Can you please give us a few tips about writing a short screenplay?
I’ve now written a few short screenplays, and while I would never assume to be in a position where one would value my advice, the most notable thing I’d contribute is: don’t “try” to write a short screenplay. Write the story that’s in your head, continue to flesh it out as ideas come to you (whether that be over days, weeks, months, or years), and then figure out what it is. Once I was in the position where I’d put everything into the story that I had, reducing it down became so much more powerful than trying to fulfill a certain number of pages. Enjoy the process of telling your story and fleshing out every detail you have, then decide which format is best.
What's the best thing and the hardest thing about festivals/competitions?
The best thing is simply being in a space with people you consider your peers and receiving feedback from individuals and professionals whom you most respect. Obviously, the festival circuit has changed quite dramatically over the last year due to COVID-19, but it’s still been enjoyable just to be a part of that world and interact with like-minded people. I’ll always value the festival experience itself more than any awards or recognition. And to misquote Tom Petty, the hardest part is the waiting. You labor over your idea for what feels like eternity, only to then enter festivals that are months and months out from announcing winners. Not only do you desperately want feedback on a project which you’ve spent so much time working, but the waiting also gives too much time to fear that your work won’t be accepted or valued. The idea of waiting so long for rejection is a hard pill to swallow. But when it does prove to be valued, there’s nothing better.
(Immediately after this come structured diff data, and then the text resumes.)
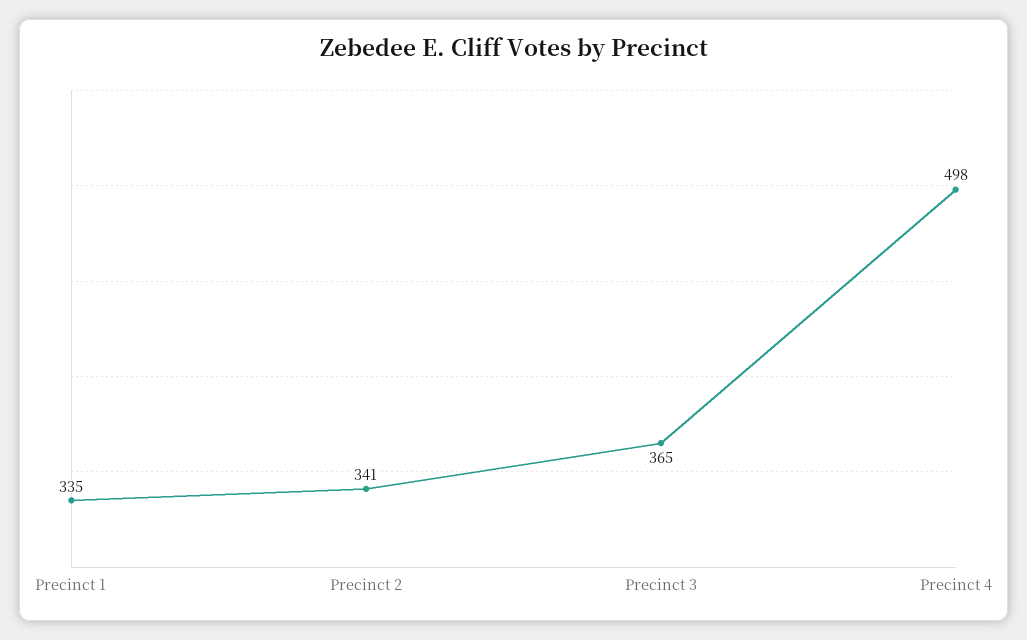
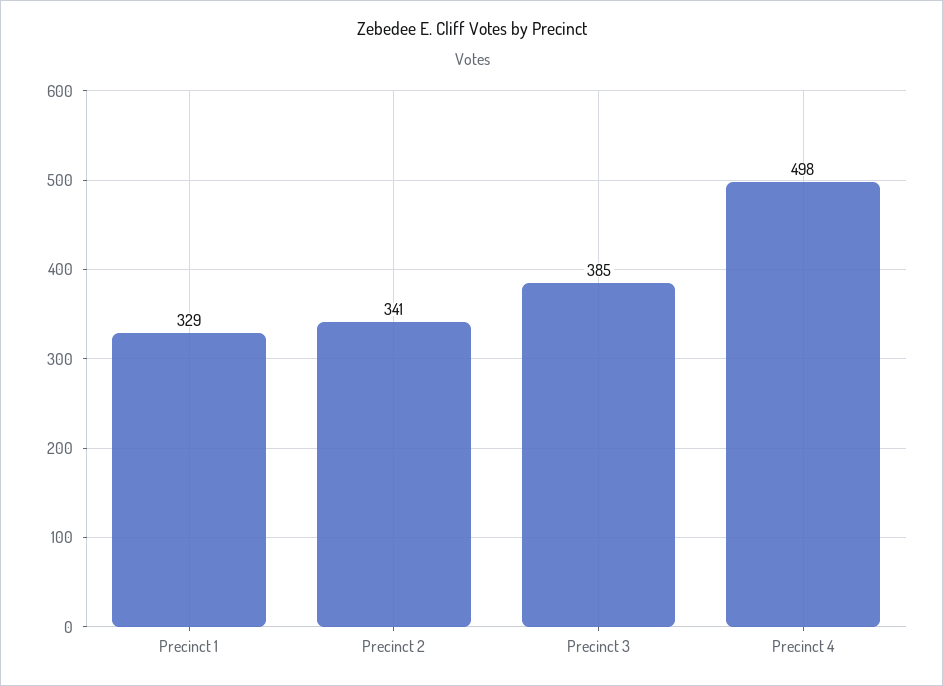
  {
-   "Precinct 1": 335,
+   "Precinct 1": 329,
    "Precinct 2": 341,
-   "Precinct 3": 365,
+   "Precinct 3": 385,
    "Precinct 4": 498
  }

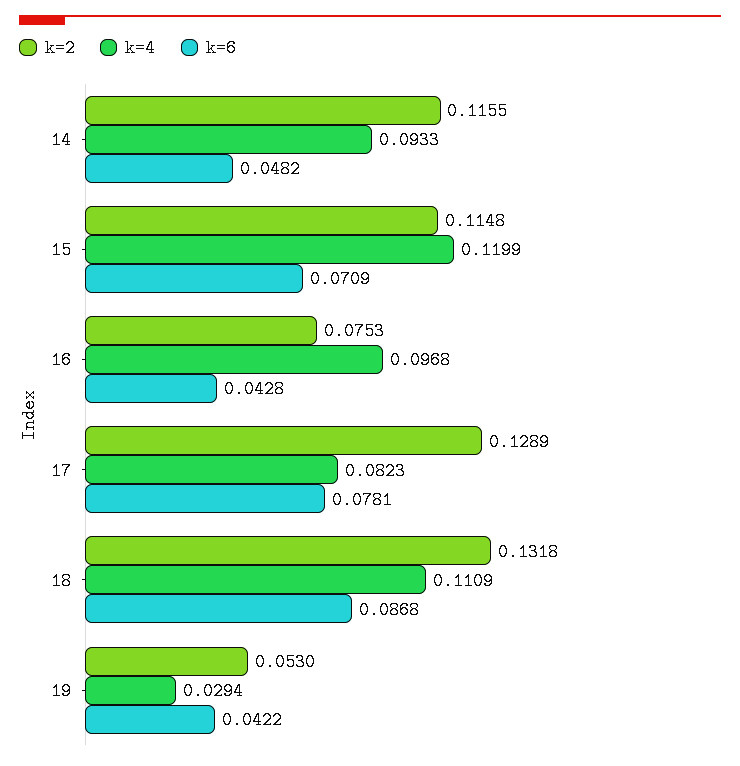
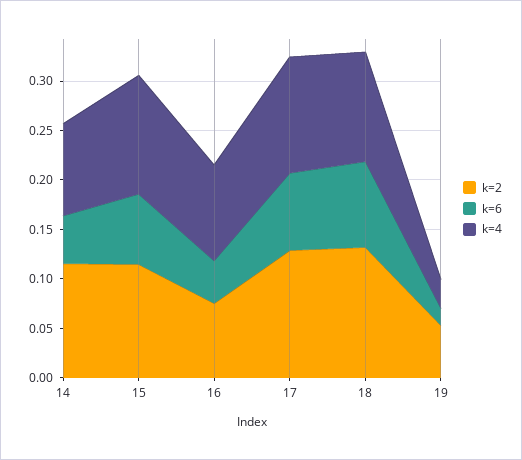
  {
    "k=2": {
      "14": 0.1155,
      "15": 0.1148,
      "16": 0.0753,
      "17": 0.1289,
      "18": 0.1318,
      "19": 0.053
    },
    "k=4": {
      "14": 0.0933,
      "15": 0.1199,
      "16": 0.0968,
-     "17": 0.0823,
+     "17": 0.12,
      "18": 0.1109,
      "19": 0.0294
    },
    "k=6": {
      "14": 0.0482,
      "15": 0.0709,
      "16": 0.0428,
      "17": 0.0781,
      "18": 0.0868,
-     "19": 0.0422
+     "19": 0.02
    }
  }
Lastly, do you recommend writers to give it a go LISP?
Absolutely I would recommend LISP to any writers or filmmakers. I thought their concept was clear and executed wonderfully, and the communication afterwards was exceptional. This really was a worldwide festival, and it was fun to see how my writing stacked up against others from different parts of the globe. I value the integrity and legitimacy that LISP always demonstrated.